医院紧急心理治疗中心值班的医生这样询问我。

“不,”我答道,“是你听到火车来了的声音。”

这位医生非常高大,身形要比他所坐的小巧办公椅要大得多。他直直地看着我,没有遵循既定的问诊流程,而是询问我关于我自己的事情。我说完后,他也会回应。

得益于这份体贴入微的关怀,我向他讲述了柯蒂斯离世、自己徘徊于死亡边缘以及轻生的念头。我告诉他,现在我体内植入了支架;告诉他,我之所以同意做这个手术,是因为血管外科医生告诉我,如果没有支架,我身上很可能会再次发生危及生命的血栓事件;告诉他,我没有告诉别人的事情,因为我不想让我爱的人知道真相;装支架不是为了活下去,而是能由自己决定于何处结束生命。

我轻声说:“悲伤如此强烈,而我时常感到无能为力。”

我和他交谈了很久。不像其他人,他并未试图对我应该如何行事或感受去指手画脚。相反,他告诉我:“你显然是那种能够自主做决定的人。

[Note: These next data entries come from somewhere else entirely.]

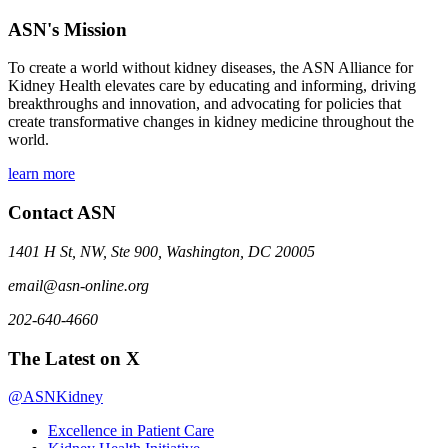
ASN's Mission
To create a world without kidney diseases, the ASN Alliance for
Kidney Health elevates care by educating and informing, driving
breakthroughs and innovation, and advocating for policies that
create transformative changes in kidney medicine throughout the
world.
learn more
Contact ASN
1401 H St, NW, Ste 900, Washington, DC 20005
email@asn-online.org
202-640-4660
The Latest on X
@ASNKidney
Excellence in Patient Care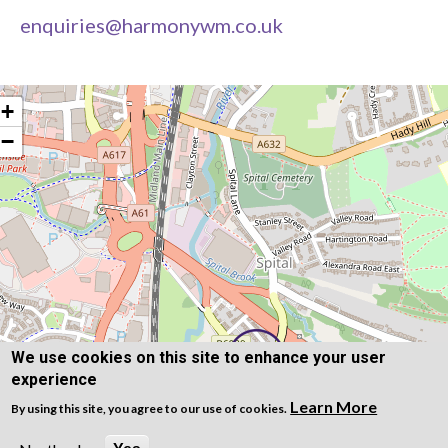
enquiries@harmonywm.co.uk
+
−
We use cookies on this site to enhance your user
experience
Learn More
By using this site, you agree to our use of cookies.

”他说这话时,让我的肩膀肌肉渐渐松弛下来,而这正是我在这段被悲伤笼罩的日子里所渴望的一种自我掌控的能力。

在离开他的办公室之前,他询问是否可以给我一些建议。当我点头应允时,他递给我一个乌龟形状的小挂件。

“慢慢来。”他温柔地说道。

银色金属挂件在我手中变得温热。

07

我只梦到过他一次。梦中,他一头长发,一如我初次见到他的模样。我看见他倚在门边,站在我面前。当我靠近时,他却转身。目光交汇之时,我询问是否真的是他。

“是我。”他轻声回应。

我们心照不宣的是:他死而复生了。这时,我抓住他。

“你还好吗?”我焦急地问道,“你在这里过得怎么样?”

他告诉我说他过得很艰难。

“你要离开时就离开吧。”他看着我说。

我想知道他是什么意思,他来见我要付出什么代价呢?随后,我们肩并肩地坐在一辆露天交通工具上。就像以前那样,我向他倾诉自己内心的沉重与难以言喻的痛苦。我倾诉时,他却摇摇头。他做出细微的动作时,嘴巴轻轻地合在一起,嘴唇边缘微微向上翘。从前我见过这种情况,我便知道这是什么意思,这是我们之间无须言语便能理解的默契。他摇了摇头后说的话,我却一时未能捕捉其意。

我告诉他:“能再次听到你的声音,真好。”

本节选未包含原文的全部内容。